-- TASK TO COMPLETE --
Answer these from the text on syntactic priming:
(a) How does the text define a prime's surprisal?
(b) How many completions per stimulus were collected on Mechanical Turk?
(c) What approval rating from previous jobs did subjects need to be included?

-- DOCUMENT SECTION --
================

Here, priming consists of an increase in the subjective probability the listener assigns to hearing one structure versus another in the target trial (e.g., (4) above). If processing the two preceding prime structures affects expectations in the target sentence, an increase in fixations during the ambiguous region to the animal following two DO primes and to the object following two PO primes should be observed. This is what Thothathiri and Snedeker (2008) find.
If syntactic priming in comprehension is due to error-based implicit learning (Chang et al., 2000, 2006; Jaeger & Snider, in press), we should observe the hallmark of such learning—sensitivity to prediction error. This prediction has not been previously tested. Specifically, we predict that the strength of the syntactic priming effect observed by Thothathiri and Snedeker will be positively correlated with the prediction error associated with comprehending the two primes. As we discuss below, this prediction is not made by competing accounts of syntactic priming (Malhotra, 2009; Pickering & Branigan, 1998; Pickering & Garrod, 2004; Reitter et al., 2011). A prime's surprisal, defined as −log p(structure | preceding context), provides an intuitive way to quantify the prediction error associated with processing a prime structure. Surprisal is high whenever the prime structure is unexpectedly given, for example, the preceding words in the sentence. Surprisal is also a reasonable metric for prediction error as it is known to be a good predictor of processing difficulty (Hale, 2001; Smith & Levy, 2008). Higher prime surprisal (i.e., higher prediction error) is expected to correlate with a larger priming effect (i.e., strengthened expectation for the same structure in the target sentence). Next, we describe how prime surprisal was estimated for the stimuli in Thothathiri and Snedeker's experiment. Then we test the prediction that changes in linguistic expectations are a function of the prediction error of recently processed material.
1. Quantifying the prediction error
The surprisal of each prime structure was computed as −log p(structure|context story, Subject, Verb). The conditional probability p(structure|context story, Subject, Verb) was estimated using sentence-completion norms. One hundred completions per stimulus were collected via Amazon's online platform Mechanical Turk and annotated for DO/PO completions. Only subjects with U.S. IP addresses were allowed to provide norming data. In addition, instructions clearly indicated that subjects were required to be native speakers of English, and only subjects with at least a 95% approval rating from previous jobs were included. Each of the 171 subjects was permitted to complete each item only once, but the number of items completed by each subject ranged from 1 item to all 16 items (mean = 9, SD = 6). Mechanical Turk norming experiments (including sentence completion, forced choice, rating, and self-paced reading tasks) have been shown to reliably replicate laboratory-based experiments (Melnick, 2011; Munro et al., 2010).

================

-- LISTED ENTRIES --
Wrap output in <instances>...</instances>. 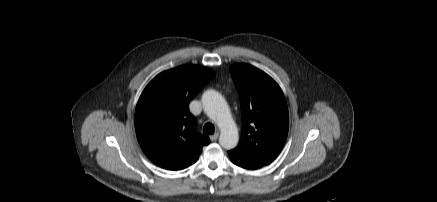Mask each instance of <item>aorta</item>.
Instances as JSON below:
<instances>
[{
  "label": "aorta",
  "instance_id": "obj_1",
  "mask_svg": "<svg viewBox=\"0 0 437 202\" xmlns=\"http://www.w3.org/2000/svg\"><path fill=\"white\" fill-rule=\"evenodd\" d=\"M202 104L205 113L221 131L220 145L227 150L235 148L238 144V130L224 97L215 90H207L202 96Z\"/></svg>",
  "mask_w": 437,
  "mask_h": 202
}]
</instances>
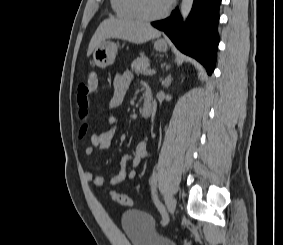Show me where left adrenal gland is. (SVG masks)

================

-- SOLVED PROBLEM --
(a) As −log p(structure | preceding context).
(b) One hundred.
(c) At least 95%.